Paolo Tosco Abstract

PickR: Pick diverse R-groups for library design using 3D electrostatics and shape

Paolo Tosco1, Mark Mackey1

1Cresset
Diverse library design and enumeration is an important technique for generating new chemical matter for hit or lead finding. The ultimate goal is to obtain the broadest coverage of chemical space while minimizing the number of molecules to buy or synthesize. Existing techniques generally use 2D methods involving chemical features or structural graphs to assess the similarity of any two compounds.

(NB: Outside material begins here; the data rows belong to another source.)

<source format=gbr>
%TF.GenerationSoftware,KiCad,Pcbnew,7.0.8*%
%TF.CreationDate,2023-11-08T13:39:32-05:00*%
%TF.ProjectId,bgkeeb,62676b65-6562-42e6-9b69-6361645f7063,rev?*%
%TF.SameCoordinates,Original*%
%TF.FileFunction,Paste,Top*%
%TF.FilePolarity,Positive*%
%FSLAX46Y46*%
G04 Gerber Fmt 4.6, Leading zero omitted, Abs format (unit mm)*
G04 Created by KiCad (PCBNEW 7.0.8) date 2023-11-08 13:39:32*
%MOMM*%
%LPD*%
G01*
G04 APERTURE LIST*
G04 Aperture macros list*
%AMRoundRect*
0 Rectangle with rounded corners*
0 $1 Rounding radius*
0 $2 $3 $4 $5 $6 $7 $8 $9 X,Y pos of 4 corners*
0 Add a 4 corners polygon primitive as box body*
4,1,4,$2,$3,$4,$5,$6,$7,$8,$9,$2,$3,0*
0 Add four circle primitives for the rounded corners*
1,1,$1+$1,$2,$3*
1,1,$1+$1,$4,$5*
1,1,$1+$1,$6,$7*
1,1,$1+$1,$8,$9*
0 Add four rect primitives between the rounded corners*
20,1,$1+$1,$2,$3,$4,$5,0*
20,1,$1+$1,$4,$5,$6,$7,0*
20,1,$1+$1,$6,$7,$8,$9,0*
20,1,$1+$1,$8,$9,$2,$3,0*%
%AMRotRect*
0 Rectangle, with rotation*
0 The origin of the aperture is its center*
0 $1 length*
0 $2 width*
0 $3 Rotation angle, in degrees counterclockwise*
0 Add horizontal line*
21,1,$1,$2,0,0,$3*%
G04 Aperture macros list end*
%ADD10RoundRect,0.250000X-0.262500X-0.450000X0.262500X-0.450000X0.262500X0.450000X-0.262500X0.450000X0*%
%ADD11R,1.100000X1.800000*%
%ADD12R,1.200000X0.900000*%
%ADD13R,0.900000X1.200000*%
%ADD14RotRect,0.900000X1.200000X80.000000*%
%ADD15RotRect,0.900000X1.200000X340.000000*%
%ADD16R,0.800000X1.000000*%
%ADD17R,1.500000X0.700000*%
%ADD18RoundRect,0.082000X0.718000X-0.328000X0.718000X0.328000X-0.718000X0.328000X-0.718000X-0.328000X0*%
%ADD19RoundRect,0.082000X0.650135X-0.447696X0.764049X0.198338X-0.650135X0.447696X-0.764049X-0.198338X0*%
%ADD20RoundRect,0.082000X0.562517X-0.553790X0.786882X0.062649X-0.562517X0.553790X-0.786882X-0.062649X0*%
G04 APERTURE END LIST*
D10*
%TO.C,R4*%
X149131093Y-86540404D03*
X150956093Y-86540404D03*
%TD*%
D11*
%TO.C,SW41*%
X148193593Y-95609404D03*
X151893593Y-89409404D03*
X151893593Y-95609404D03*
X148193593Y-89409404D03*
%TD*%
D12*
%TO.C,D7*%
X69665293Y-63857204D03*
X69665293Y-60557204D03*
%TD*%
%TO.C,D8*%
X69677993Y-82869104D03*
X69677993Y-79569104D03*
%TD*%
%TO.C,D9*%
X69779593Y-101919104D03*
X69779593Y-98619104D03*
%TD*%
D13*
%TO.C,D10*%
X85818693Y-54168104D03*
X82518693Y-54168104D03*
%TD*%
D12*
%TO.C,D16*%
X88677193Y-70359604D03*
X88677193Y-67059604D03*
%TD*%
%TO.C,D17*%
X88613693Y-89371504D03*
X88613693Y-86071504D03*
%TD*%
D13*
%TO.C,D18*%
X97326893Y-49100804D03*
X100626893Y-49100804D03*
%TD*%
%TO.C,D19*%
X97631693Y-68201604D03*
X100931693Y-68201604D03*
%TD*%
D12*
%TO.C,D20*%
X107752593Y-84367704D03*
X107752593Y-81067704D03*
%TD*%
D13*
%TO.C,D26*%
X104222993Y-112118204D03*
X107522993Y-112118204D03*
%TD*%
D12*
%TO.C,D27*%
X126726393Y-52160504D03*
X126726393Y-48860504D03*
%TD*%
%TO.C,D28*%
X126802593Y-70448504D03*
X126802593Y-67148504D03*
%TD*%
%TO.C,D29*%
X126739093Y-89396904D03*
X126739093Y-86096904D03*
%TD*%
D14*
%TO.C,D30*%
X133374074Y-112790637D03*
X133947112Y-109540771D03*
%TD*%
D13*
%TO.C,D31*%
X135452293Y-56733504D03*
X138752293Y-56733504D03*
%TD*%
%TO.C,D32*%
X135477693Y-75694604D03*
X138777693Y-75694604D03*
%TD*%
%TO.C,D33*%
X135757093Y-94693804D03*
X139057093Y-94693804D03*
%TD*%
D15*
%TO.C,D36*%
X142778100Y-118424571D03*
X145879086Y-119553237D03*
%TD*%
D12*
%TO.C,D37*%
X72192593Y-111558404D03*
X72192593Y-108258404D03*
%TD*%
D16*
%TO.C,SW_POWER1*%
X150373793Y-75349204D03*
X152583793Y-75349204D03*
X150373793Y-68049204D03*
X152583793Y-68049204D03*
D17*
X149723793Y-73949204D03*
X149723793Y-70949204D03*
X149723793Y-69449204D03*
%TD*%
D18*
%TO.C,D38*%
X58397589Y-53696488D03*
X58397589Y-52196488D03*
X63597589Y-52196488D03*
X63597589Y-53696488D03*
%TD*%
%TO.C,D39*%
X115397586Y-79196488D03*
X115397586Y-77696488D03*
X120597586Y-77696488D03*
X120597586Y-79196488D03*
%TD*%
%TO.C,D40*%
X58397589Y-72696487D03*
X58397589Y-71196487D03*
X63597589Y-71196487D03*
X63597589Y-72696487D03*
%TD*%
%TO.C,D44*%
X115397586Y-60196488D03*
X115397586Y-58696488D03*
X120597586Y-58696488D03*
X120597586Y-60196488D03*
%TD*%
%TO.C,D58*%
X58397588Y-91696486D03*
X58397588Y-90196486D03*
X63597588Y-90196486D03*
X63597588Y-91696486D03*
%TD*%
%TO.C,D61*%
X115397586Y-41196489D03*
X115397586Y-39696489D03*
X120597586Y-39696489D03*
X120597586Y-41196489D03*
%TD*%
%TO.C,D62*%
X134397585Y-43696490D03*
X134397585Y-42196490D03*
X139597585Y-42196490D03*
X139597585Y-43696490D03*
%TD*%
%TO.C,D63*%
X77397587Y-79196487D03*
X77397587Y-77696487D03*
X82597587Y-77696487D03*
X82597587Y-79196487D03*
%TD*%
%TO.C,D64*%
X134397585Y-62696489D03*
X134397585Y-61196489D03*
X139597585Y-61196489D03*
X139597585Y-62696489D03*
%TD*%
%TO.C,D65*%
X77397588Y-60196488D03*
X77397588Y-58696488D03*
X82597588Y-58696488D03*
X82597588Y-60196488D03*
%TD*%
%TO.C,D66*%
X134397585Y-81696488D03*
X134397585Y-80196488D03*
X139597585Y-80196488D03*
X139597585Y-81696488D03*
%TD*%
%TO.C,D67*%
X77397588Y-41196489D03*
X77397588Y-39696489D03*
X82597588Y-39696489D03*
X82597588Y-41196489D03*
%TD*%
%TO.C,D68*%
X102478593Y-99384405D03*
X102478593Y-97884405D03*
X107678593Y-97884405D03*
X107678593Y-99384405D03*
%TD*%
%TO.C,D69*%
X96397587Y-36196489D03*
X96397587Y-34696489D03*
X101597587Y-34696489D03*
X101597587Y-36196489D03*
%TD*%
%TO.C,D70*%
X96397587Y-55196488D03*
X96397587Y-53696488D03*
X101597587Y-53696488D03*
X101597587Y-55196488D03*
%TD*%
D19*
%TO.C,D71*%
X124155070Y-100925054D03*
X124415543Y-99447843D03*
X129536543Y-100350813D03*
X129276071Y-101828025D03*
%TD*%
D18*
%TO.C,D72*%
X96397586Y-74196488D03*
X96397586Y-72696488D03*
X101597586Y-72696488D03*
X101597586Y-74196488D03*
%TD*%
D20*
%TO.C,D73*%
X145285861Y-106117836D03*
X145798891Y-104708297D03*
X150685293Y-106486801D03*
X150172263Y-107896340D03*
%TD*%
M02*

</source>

While 2D methods are fast, they have significant limitations in their ability to capture the biological similarity between molecules, especially when conformationally flexible structures are involved. Structures which appear to largely differ in functional group decoration may give rise to quite similar steric and electrostatic properties, which are what actually determine their recognition by biological macromolecules.

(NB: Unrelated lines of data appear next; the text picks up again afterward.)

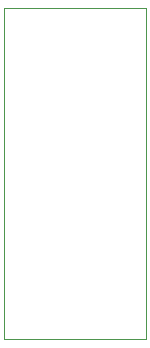
<source format=gbr>
%TF.GenerationSoftware,KiCad,Pcbnew,(6.0.9)*%
%TF.CreationDate,2022-11-21T17:19:20+00:00*%
%TF.ProjectId,DLSB-DRIVERBOARD-V1,444c5342-2d44-4524-9956-4552424f4152,rev?*%
%TF.SameCoordinates,Original*%
%TF.FileFunction,Profile,NP*%
%FSLAX46Y46*%
G04 Gerber Fmt 4.6, Leading zero omitted, Abs format (unit mm)*
G04 Created by KiCad (PCBNEW (6.0.9)) date 2022-11-21 17:19:20*
%MOMM*%
%LPD*%
G01*
G04 APERTURE LIST*
%TA.AperFunction,Profile*%
%ADD10C,0.100000*%
%TD*%
G04 APERTURE END LIST*
D10*
X6000000Y-14000000D02*
X-6000000Y-14000000D01*
X-6000000Y-14000000D02*
X-6000000Y14000000D01*
X-6000000Y14000000D02*
X6000000Y14000000D01*
X6000000Y14000000D02*
X6000000Y-14000000D01*
M02*

</source>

In this contribution we show how 3D electrostatic and shape similarity can be effectively applied to this problem. The move from 2D to 3D brings a much richer, more realistic description of molecular interactions. However, it also introduces conformational sampling into the problem, significantly increasing the size and complexity of the calculations.

The PickR algorithm utilizes the concept that most libraries are constructed using a combinatorial paradigm, such that the selection of the final molecules to be included in the library can be simplified to the selection of a suitable range of building blocks, or R-groups. To assess the diversity of these R-groups, we align all reagents on a common bond, usually the bond formed in the combinatorial reaction, and compute the electrostatic and shape similarity of every pair of conformations. As the alignment along a bond involves a rotational degree of freedom, we sample multiple mutual arrangements of each reagent pair to make sure that the best steric and electrostatic overlap is attained.

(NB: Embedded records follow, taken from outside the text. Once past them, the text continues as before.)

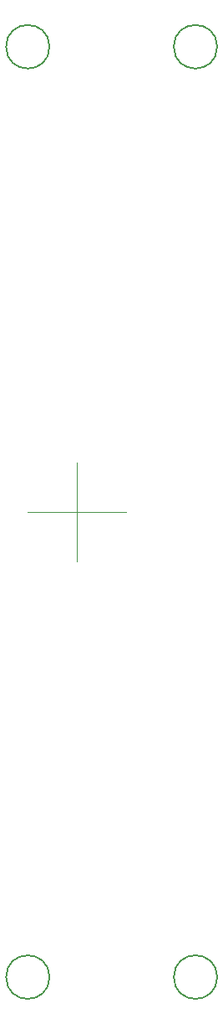
<source format=gbr>
%TF.GenerationSoftware,KiCad,Pcbnew,8.0.3-8.0.3-0~ubuntu22.04.1*%
%TF.CreationDate,2024-09-23T16:20:46+03:00*%
%TF.ProjectId,PM-LED16,504d2d4c-4544-4313-962e-6b696361645f,rev?*%
%TF.SameCoordinates,Original*%
%TF.FileFunction,Other,Comment*%
%FSLAX46Y46*%
G04 Gerber Fmt 4.6, Leading zero omitted, Abs format (unit mm)*
G04 Created by KiCad (PCBNEW 8.0.3-8.0.3-0~ubuntu22.04.1) date 2024-09-23 16:20:46*
%MOMM*%
%LPD*%
G01*
G04 APERTURE LIST*
%ADD10C,0.100000*%
%ADD11C,0.150000*%
G04 APERTURE END LIST*
D10*
X0Y5000000D02*
X0Y-5000000D01*
X-5000000Y0D02*
X5000000Y0D01*
D11*
%TO.C,H1*%
X14200000Y47000000D02*
G75*
G02*
X9800000Y47000000I-2200000J0D01*
G01*
X9800000Y47000000D02*
G75*
G02*
X14200000Y47000000I2200000J0D01*
G01*
%TO.C,H4*%
X-2800000Y-47000000D02*
G75*
G02*
X-7200000Y-47000000I-2200000J0D01*
G01*
X-7200000Y-47000000D02*
G75*
G02*
X-2800000Y-47000000I2200000J0D01*
G01*
%TO.C,H2*%
X14200000Y-47000000D02*
G75*
G02*
X9800000Y-47000000I-2200000J0D01*
G01*
X9800000Y-47000000D02*
G75*
G02*
X14200000Y-47000000I2200000J0D01*
G01*
%TO.C,H3*%
X-2800000Y47000000D02*
G75*
G02*
X-7200000Y47000000I-2200000J0D01*
G01*
X-7200000Y47000000D02*
G75*
G02*
X-2800000Y47000000I2200000J0D01*
G01*
%TD*%
M02*

</source>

This procedure leads to a single similarity value for each reagent pair, which is collected into a similarity matrix. Clustering this matrix yields to a diverse pick of R-groups which are prioritized for inclusion in the library to be synthesized or acquired from a vendor. We will discuss the algorithm together with the challenges associated with the move to 3D, and highlight both advantages and disadvantages of the approach, particularly with regards to scalability. In fact, while libraries consisting of a few thousand reagents can be conveniently processed on a single commodity workstation, diversity picks out of large corporate or vendor libraries (>100K molecules) require significant computing resources.

To demonstrate the algorithm, we will present the application of PickR to the selection of amino-acid side chains and compare with the results obtained using a 2D method. We will also touch on the extension of this methodology to the diversity pick in final product space as opposed to simple R-group space. In fact, R-groups can be easily reacted in silico with the scaffold(s) of interest, and the resulting products assessed for 3D similarity/diversity as a whole. This allows to take into account conformational restrictions and electrostatic effects subsequent to the conjugation, thus allowing for a more thoughtful design of the reagent library in the light of the compounds to be realized and submitted to biological assays.